• _Data records_:
§ §
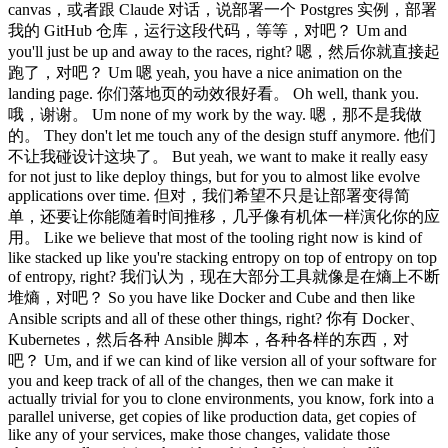
canvas，或者跟 Claude 对话，说部署一个 Postgres 实例，部署
我的 GitHub 仓库，运行这段代码，等等，对吧？ Um and
you'll just be up and away to the races, right? 嗯，然后你就直接起
跑了，对吧？ Um 嗯 yeah, you have a nice animation on the
landing page. 你们落地页的动效很好看。 Oh well, thank you.
哦，谢谢。 Um none of my work by the way. 嗯，那不是我做
的。 They don't let me touch any of the design stuff anymore. 他们
不让我碰设计这块了。 But yeah, we want to make it really easy
for not just to like deploy things, but for you to almost like evolve
applications over time. 但对，我们希望不只是让部署变得简
单，还要让你能随着时间推移，几乎像有机体一样演化你的应
用。 Like we believe that most of the tooling right now is kind of
like stacked up like you're stacking entropy on top of entropy on top
of entropy, right? 我们认为，现在大部分工具就像是在熵上不断
堆熵，对吧？ So you have like Docker and Cube and then like
Ansible scripts and all of these other things, right? 你有 Docker、
Kubernetes，然后各种 Ansible 脚本，各种各样的东西，对
吧？ Um, and if we can kind of like version all of your software for
you and keep track of all of the changes, then we can make it
actually trivial for you to clone environments, you know, fork into a
parallel universe, get copies of like production data, get copies of
like any of your services, make those changes, validate those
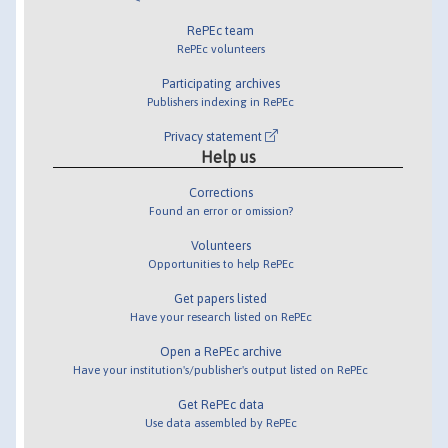
RePEc team
RePEc volunteers
Participating archives
Publishers indexing in RePEc
Privacy statement
Help us
Corrections
Found an error or omission?
Volunteers
Opportunities to help RePEc
Get papers listed
Have your research listed on RePEc
Open a RePEc archive
Have your institution's/publisher's output listed on RePEc
Get RePEc data
Use data assembled by RePEc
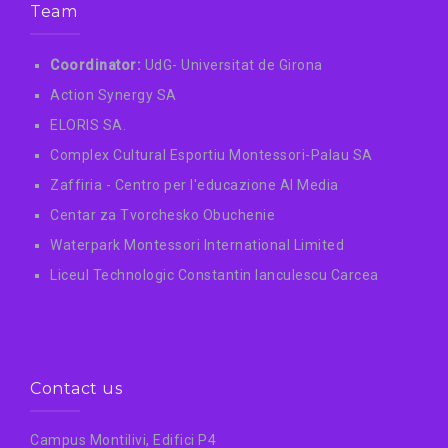
Team
Coordinator:
UdG- Universitat de Girona
Action Synergy SA
ELORIS SA.
Complex Cultural Esportiu Montessori-Palau SA
Zaffiria - Centro per l'educazione AI Media
Centar za Tvorchesko Obuchenie
Waterpark Montessori International Limited
Liceul Technologic Constantin Ianculescu Carcea
Contact us
Campus Montilivi, Edifici P4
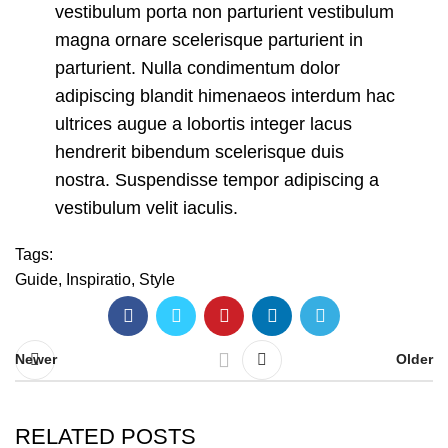
vestibulum porta non parturient vestibulum
magna ornare scelerisque parturient in
parturient. Nulla condimentum dolor
adipiscing blandit himenaeos interdum hac
ultrices augue a lobortis integer lacus
hendrerit bibendum scelerisque duis
nostra. Suspendisse tempor adipiscing a
vestibulum velit iaculis.
Tags:
Guide
,
Inspiratio
,
Style
Newer
Older
RELATED POSTS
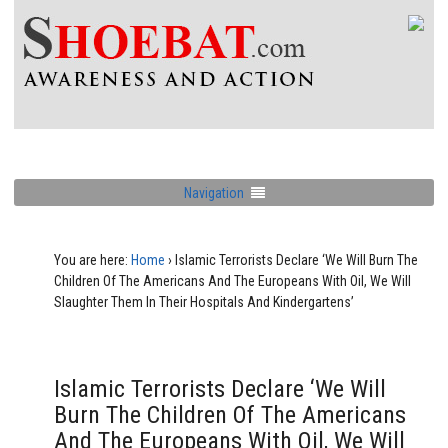
Navigation
You are here:
Home
›
Islamic Terrorists Declare ‘We Will Burn The
Children Of The Americans And The Europeans With Oil, We Will
Slaughter Them In Their Hospitals And Kindergartens’
Islamic Terrorists Declare ‘We Will
Burn The Children Of The Americans
And The Europeans With Oil, We Will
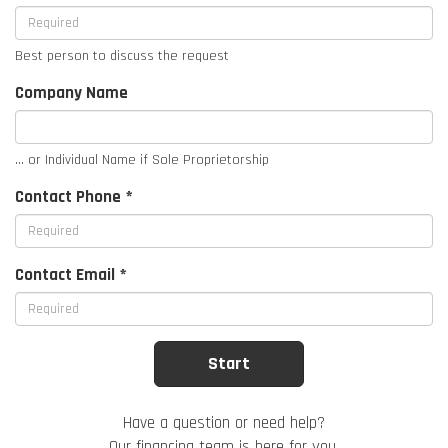
Best person to discuss the request
Company Name
... or Individual Name if Sole Proprietorship
Contact Phone *
Contact Email *
Have a question or need help?
Our financing team is here for you.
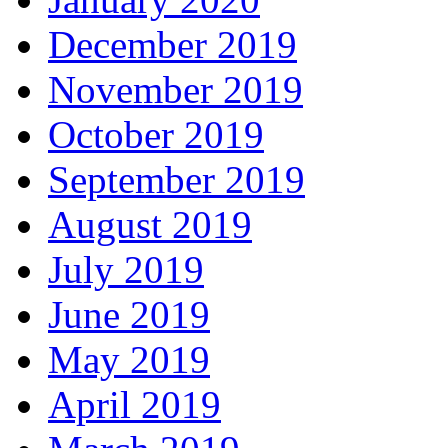
December 2019
November 2019
October 2019
September 2019
August 2019
July 2019
June 2019
May 2019
April 2019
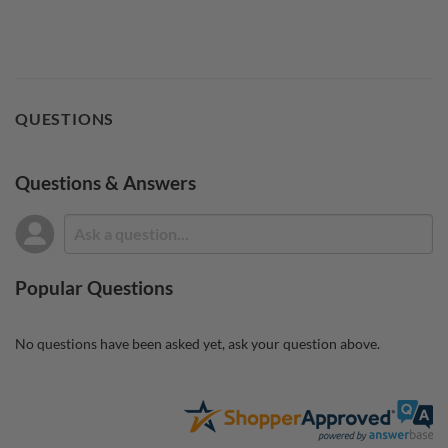
QUESTIONS
Questions & Answers
Popular Questions
No questions have been asked yet, ask your question above.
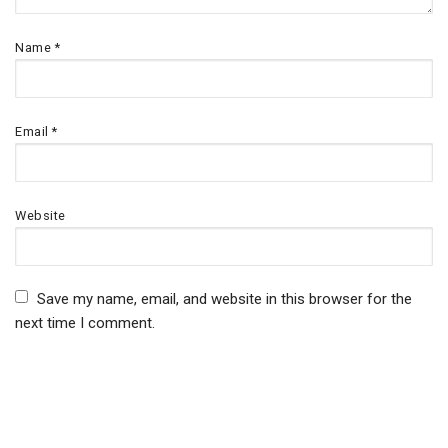
Name
*
Email
*
Website
Save my name, email, and website in this browser for the
next time I comment.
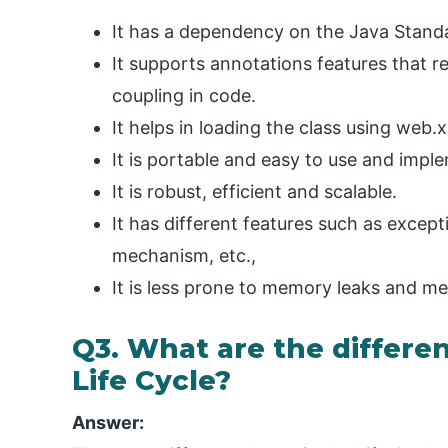
It has a dependency on the Java Standar
It supports annotations features that 
coupling in code.
It helps in loading the class using web.
It is portable and easy to use and impl
It is robust, efficient and scalable.
It has different features such as except
mechanism, etc.,
It is less prone to memory leaks and 
Q3. What are the differen
Life Cycle?
Answer:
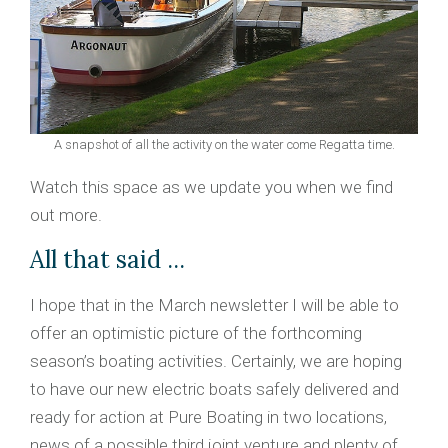
A snapshot of all the activity on the water come Regatta time.
Watch this space as we update you when we find
out more.
All that said ...
I hope that in the March newsletter I will be able to
offer an optimistic picture of the forthcoming
season’s boating activities. Certainly, we are hoping
to have our new electric boats safely delivered and
ready for action at Pure Boating in two locations,
news of a possible third joint venture and plenty of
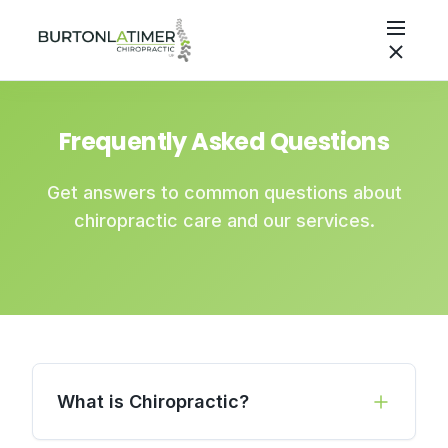
Frequently Asked Questions
Get answers to common questions about
chiropractic care and our services.
What is Chiropractic?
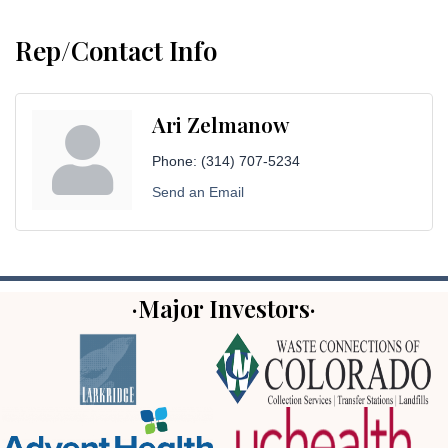
Rep/Contact Info
Ari Zelmanow
Phone:
(314) 707-5234
Send an Email
·Major Investors·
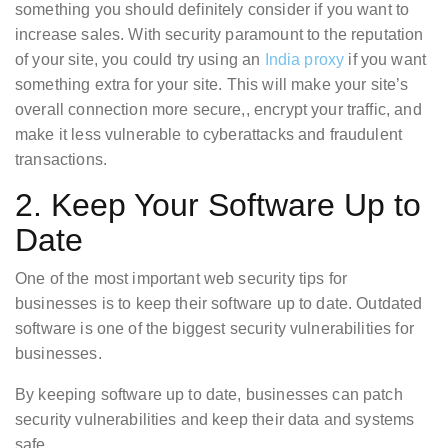
something you should definitely consider if you want to
increase sales. With security paramount to the reputation
of your site, you could try using an
India proxy
if you want
something extra for your site. This will make your site’s
overall connection more secure,, encrypt your traffic, and
make it less vulnerable to cyberattacks and fraudulent
transactions.
2. Keep Your Software Up to
Date
One of the most important web security tips for
businesses is to keep their software up to date. Outdated
software is one of the biggest security vulnerabilities for
businesses.
By keeping software up to date, businesses can patch
security vulnerabilities and keep their data and systems
safe.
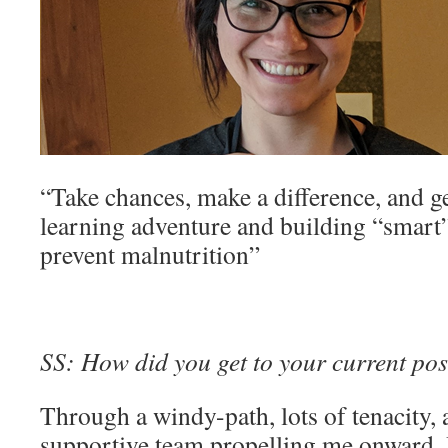
“Take chances, make a difference, and g
learning adventure and building “smart
prevent malnutrition”
SS: How did you get to your current pos
Through a windy-path, lots of tenacity, 
supportive team propelling me onward.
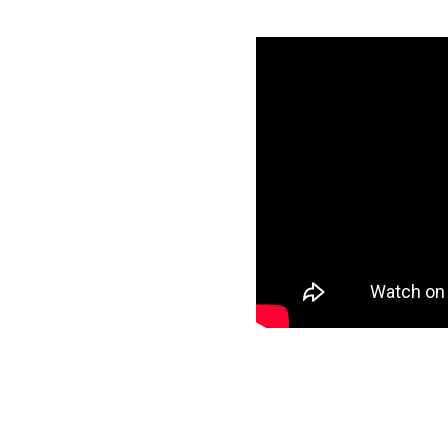
nowflake in
specific data to
et and start loading
ee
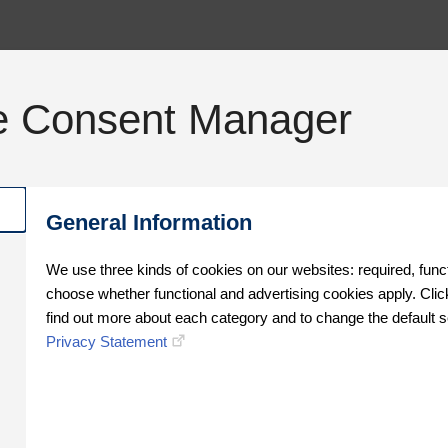
e Consent Manager
General Information
We use three kinds of cookies on our websites: required, func
choose whether functional and advertising cookies apply. Click
find out more about each category and to change the default s
Privacy Statement
Oops!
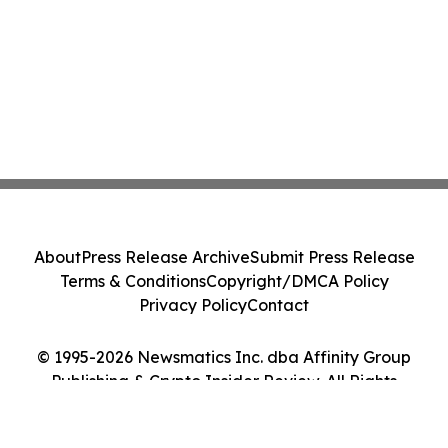
About
Press Release Archive
Submit Press Release
Terms & Conditions
Copyright/DMCA Policy
Privacy Policy
Contact
© 1995-2026 Newsmatics Inc. dba Affinity Group
Publishing & Crypto Insider Review. All Rights
Reserved.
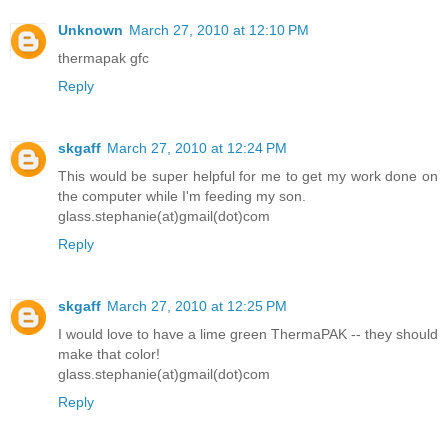
Unknown
March 27, 2010 at 12:10 PM
thermapak gfc
Reply
skgaff
March 27, 2010 at 12:24 PM
This would be super helpful for me to get my work done on
the computer while I'm feeding my son.
glass.stephanie(at)gmail(dot)com
Reply
skgaff
March 27, 2010 at 12:25 PM
I would love to have a lime green ThermaPAK -- they should
make that color!
glass.stephanie(at)gmail(dot)com
Reply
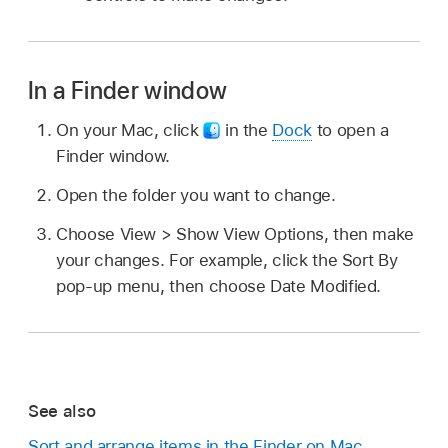
In a Finder window
On your Mac, click
in the
Dock
to open a
Finder window.
Open the folder you want to change.
Choose View > Show View Options, then make
your changes. For example, click the Sort By
pop-up menu, then choose Date Modified.
See also
Sort and arrange items in the Finder on Mac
§ §
• _Work instruction_:
Repeat every line of the listing word for word, leaving out the pictures.

• _Task output_:
canvas，或者跟 Claude 对话，说部署一个 Postgres 实例，部署
我的 GitHub 仓库，运行这段代码，等等，对吧？ Um and
you'll just be up and away to the races, right? 嗯，然后你就直接起
跑了，对吧？ Um 嗯 yeah, you have a nice animation on the
landing page. 你们落地页的动效很好看。 Oh well, thank you.
哦，谢谢。 Um none of my work by the way. 嗯，那不是我做
的。 They don't let me touch any of the design stuff anymore. 他们
不让我碰设计这块了。 But yeah, we want to make it really easy
for not just to like deploy things, but for you to almost like evolve
applications over time. 但对，我们希望不只是让部署变得简
单，还要让你能随着时间推移，几乎像有机体一样演化你的应
用。 Like we believe that most of the tooling right now is kind of
like stacked up like you're stacking entropy on top of entropy on top
of entropy, right? 我们认为，现在大部分工具就像是在熵上不断
堆熵，对吧？ So you have like Docker and Cube and then like
Ansible scripts and all of these other things, right? 你有 Docker、
Kubernetes，然后各种 Ansible 脚本，各种各样的东西，对
吧？ Um, and if we can kind of like version all of your software for
you and keep track of all of the changes, then we can make it
actually trivial for you to clone environments, you know, fork into a
parallel universe, get copies of like production data, get copies of
like any of your services, make those changes, validate those
RePEc team
RePEc volunteers
Participating archives
Publishers indexing in RePEc
Privacy statement
Help us
Corrections
Found an error or omission?
Volunteers
Opportunities to help RePEc
Get papers listed
Have your research listed on RePEc
Open a RePEc archive
Have your institution's/publisher's output listed on RePEc
Get RePEc data
Use data assembled by RePEc
Team
Coordinator:
UdG- Universitat de Girona
Action Synergy SA
ELORIS SA.
Complex Cultural Esportiu Montessori-Palau SA
Zaffiria - Centro per l'educazione AI Media
Centar za Tvorchesko Obuchenie
Waterpark Montessori International Limited
Liceul Technologic Constantin Ianculescu Carcea
Contact us
Campus Montilivi, Edifici P4
vestibulum porta non parturient vestibulum
magna ornare scelerisque parturient in
parturient. Nulla condimentum dolor
adipiscing blandit himenaeos interdum hac
ultrices augue a lobortis integer lacus
hendrerit bibendum scelerisque duis
nostra. Suspendisse tempor adipiscing a
vestibulum velit iaculis.
Tags:
Guide
,
Inspiratio
,
Style
Newer
Older
RELATED POSTS
Navigation
You are here:
Home
›
Islamic Terrorists Declare ‘We Will Burn The
Children Of The Americans And The Europeans With Oil, We Will
Slaughter Them In Their Hospitals And Kindergartens’
Islamic Terrorists Declare ‘We Will
Burn The Children Of The Americans
And The Europeans With Oil, We Will
Best person to discuss the request
Company Name
... or Individual Name if Sole Proprietorship
Contact Phone *
Contact Email *
Have a question or need help?
Our financing team is here for you.
December 2019
November 2019
October 2019
September 2019
August 2019
July 2019
June 2019
May 2019
April 2019
QUESTIONS
Questions & Answers
Popular Questions
No questions have been asked yet, ask your question above.
Name
*
Email
*
Website
Save my name, email, and website in this browser for the
next time I comment.
It has a dependency on the Java Standar
It supports annotations features that 
coupling in code.
It helps in loading the class using web.
It is portable and easy to use and impl
It is robust, efficient and scalable.
It has different features such as except
mechanism, etc.,
It is less prone to memory leaks and 
Q3. What are the differen
Life Cycle?
Answer:
A snapshot of all the activity on the water come Regatta time.
Watch this space as we update you when we find
out more.
All that said ...
I hope that in the March newsletter I will be able to
offer an optimistic picture of the forthcoming
season’s boating activities. Certainly, we are hoping
to have our new electric boats safely delivered and
ready for action at Pure Boating in two locations,
news of a possible third joint venture and plenty of
Frequently Asked Questions
Get answers to common questions about
chiropractic care and our services.
What is Chiropractic?
Rep/Contact Info
Ari Zelmanow
Phone:
(314) 707-5234
Send an Email
·Major Investors·
something you should definitely consider if you want to
increase sales. With security paramount to the reputation
of your site, you could try using an
India proxy
if you want
something extra for your site. This will make your site’s
overall connection more secure,, encrypt your traffic, and
make it less vulnerable to cyberattacks and fraudulent
transactions.
2. Keep Your Software Up to
Date
One of the most important web security tips for
businesses is to keep their software up to date. Outdated
software is one of the biggest security vulnerabilities for
businesses.
By keeping software up to date, businesses can patch
security vulnerabilities and keep their data and systems
safe.
“Take chances, make a difference, and g
learning adventure and building “smart
prevent malnutrition”
SS: How did you get to your current pos
Through a windy-path, lots of tenacity, 
supportive team propelling me onward.
nowflake in
specific data to
et and start loading
ee
e Consent Manager
General Information
We use three kinds of cookies on our websites: required, func
choose whether functional and advertising cookies apply. Click
find out more about each category and to change the default s
Privacy Statement
Oops!
About
Press Release Archive
Submit Press Release
Terms & Conditions
Copyright/DMCA Policy
Privacy Policy
Contact
© 1995-2026 Newsmatics Inc. dba Affinity Group
Publishing & Crypto Insider Review. All Rights
Reserved.
Unknown
March 27, 2010 at 12:10 PM
thermapak gfc
Reply
skgaff
March 27, 2010 at 12:24 PM
This would be super helpful for me to get my work done on
the computer while I'm feeding my son.
glass.stephanie(at)gmail(dot)com
Reply
skgaff
March 27, 2010 at 12:25 PM
I would love to have a lime green ThermaPAK -- they should
make that color!
glass.stephanie(at)gmail(dot)com
Reply
In a Finder window
On your Mac, click
in the
Dock
to open a
Finder window.
Open the folder you want to change.
Choose View > Show View Options, then make
your changes. For example, click the Sort By
pop-up menu, then choose Date Modified.
See also
Sort and arrange items in the Finder on Mac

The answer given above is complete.